In heartbreaking news, popular Minecraft YouTuber Technoblade, who died from cancer at age 23, on Friday posted his last video on Google-owned platform with a message: "Hello everyone, Technoblade here. If you're watching this, I am dead."

Titled 'so long nerds,' the video on his YouTube channel, which has nearly 11 million subscribers, was anchored by his father.

"Hello everyone, Technoblade here. If you're watching this, I am dead. Thank you all for supporting my content over the years. If I had another 100 lives, I think I would choose to be Technoblade again every single time, as those were the happiest years of my life," said the YouTuber.

He apologised for "selling out so much in the past year" by offering merchandise but admitted that because of this, his siblings will be able to go to college.

"Well, if they want to. I don't want to put any dead brother peer pressure on them."

Alex was "having a hard time doing the writing" due to the effects of his illness.


"I don't think he said everything he wanted to say, but I think he got the main points. He finished that up and then he was done. He lived about another eight hours after that," Technoblade's father told The Verge.

In a video posted in August 2021, Technoblade revealed that he'd been diagnosed with cancer.

◆ DIRECTIONS:
A - In the article on Technoblade's final video, what does he say will let his siblings go to college? Answer in one to three sentences.
B - Write the next part of the article on Technoblade's final video, starting after its last sentence.

◆ DATA EXTRACTS:
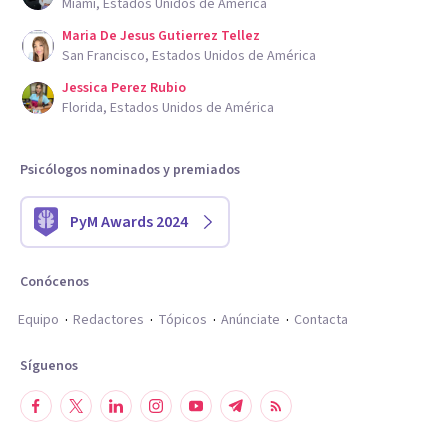
Miami, Estados Unidos de América
Maria De Jesus Gutierrez Tellez
San Francisco, Estados Unidos de América
Jessica Perez Rubio
Florida, Estados Unidos de América
Psicólogos nominados y premiados
PyM Awards 2024
Conócenos
Equipo
Redactores
Tópicos
Anúnciate
Contacta
Síguenos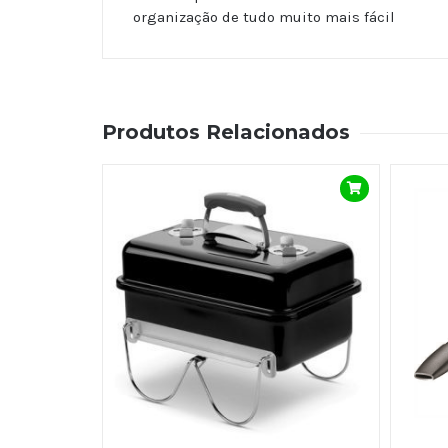
organização de tudo muito mais fácil
Produtos Relacionados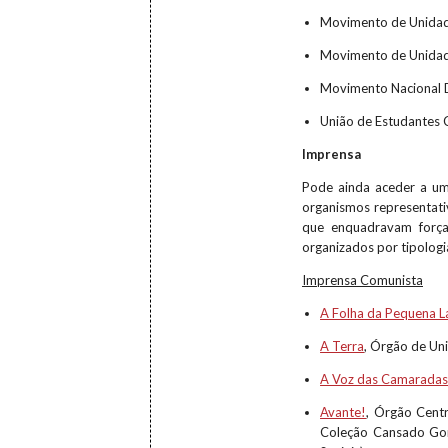
Movimento de Unidad
Movimento de Unidade
Movimento Nacional 
União de Estudantes 
Imprensa
Pode ainda aceder a um
organismos representati
que enquadravam força
organizados por tipologi
Imprensa Comunista
A Folha da Pequena L
A Terra
, Órgão de U
A Voz das Camarada
Avante!
, Órgão Centr
Coleção Cansado Gonç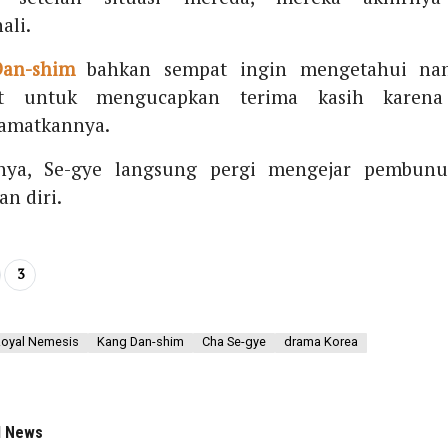
ali.
an-shim
bahkan sempat ingin mengetahui na
ut untuk mengucapkan terima kasih karen
amatkannya.
nya, Se-gye langsung pergi mengejar pembun
an diri.
3
oyal Nemesis
Kang Dan-shim
Cha Se-gye
drama Korea
d News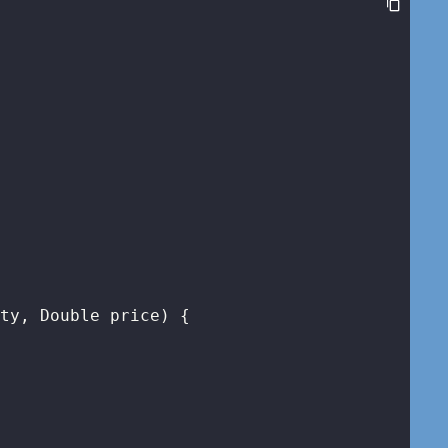
ity, Double price)
{
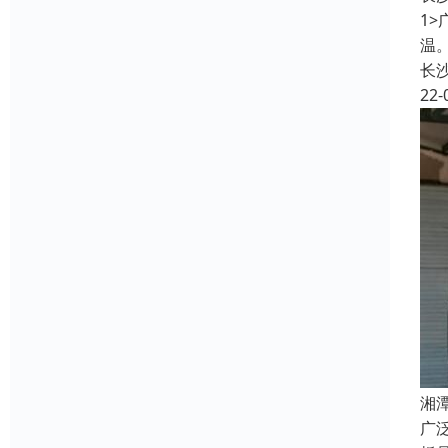
1
温
长
22-
湘
广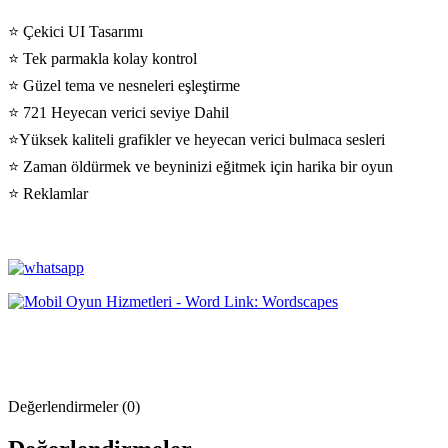
⭐️ Çekici UI Tasarımı
⭐️ Tek parmakla kolay kontrol
⭐️ Güzel tema ve nesneleri eşleştirme
⭐️ 721 Heyecan verici seviye Dahil
⭐️Yüksek kaliteli grafikler ve heyecan verici bulmaca sesleri
⭐️ Zaman öldürmek ve beyninizi eğitmek için harika bir oyun
⭐️ Reklamlar
Değerlendirmeler (0)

◆ RESULTS FOR THE EXERCISE:
A - He says his siblings will be able to go to college because he offered merchandise over the past year. He apologized for "selling out so much in the past year" by doing this, but admitted it made college possible for them.

B -
He joked in the video about how his "chemotherapy arc is going to be fantastic for content".

"Nobody took the news worse than my health insurance provider - they've been inconsolable for weeks," he said.

His fans poured emotional messages on various social media platforms.

"Effortlessly funny. Endlessly talented. Gone too soon," tweeted YouTuber Ted Nivison.

"I'll never forget the day I met Technoblade. I left work early to play in a Minecraft tournament with him. I barely knew how to play... and the dude still carried us to win the entire fucking event. Rest in peace, big guy. You'll always be a legend," posted another follower.

In a message, Technoblade's family said a portion of all sales of his merchandise would be donated to the charity, the Sarcoma Foundation of America.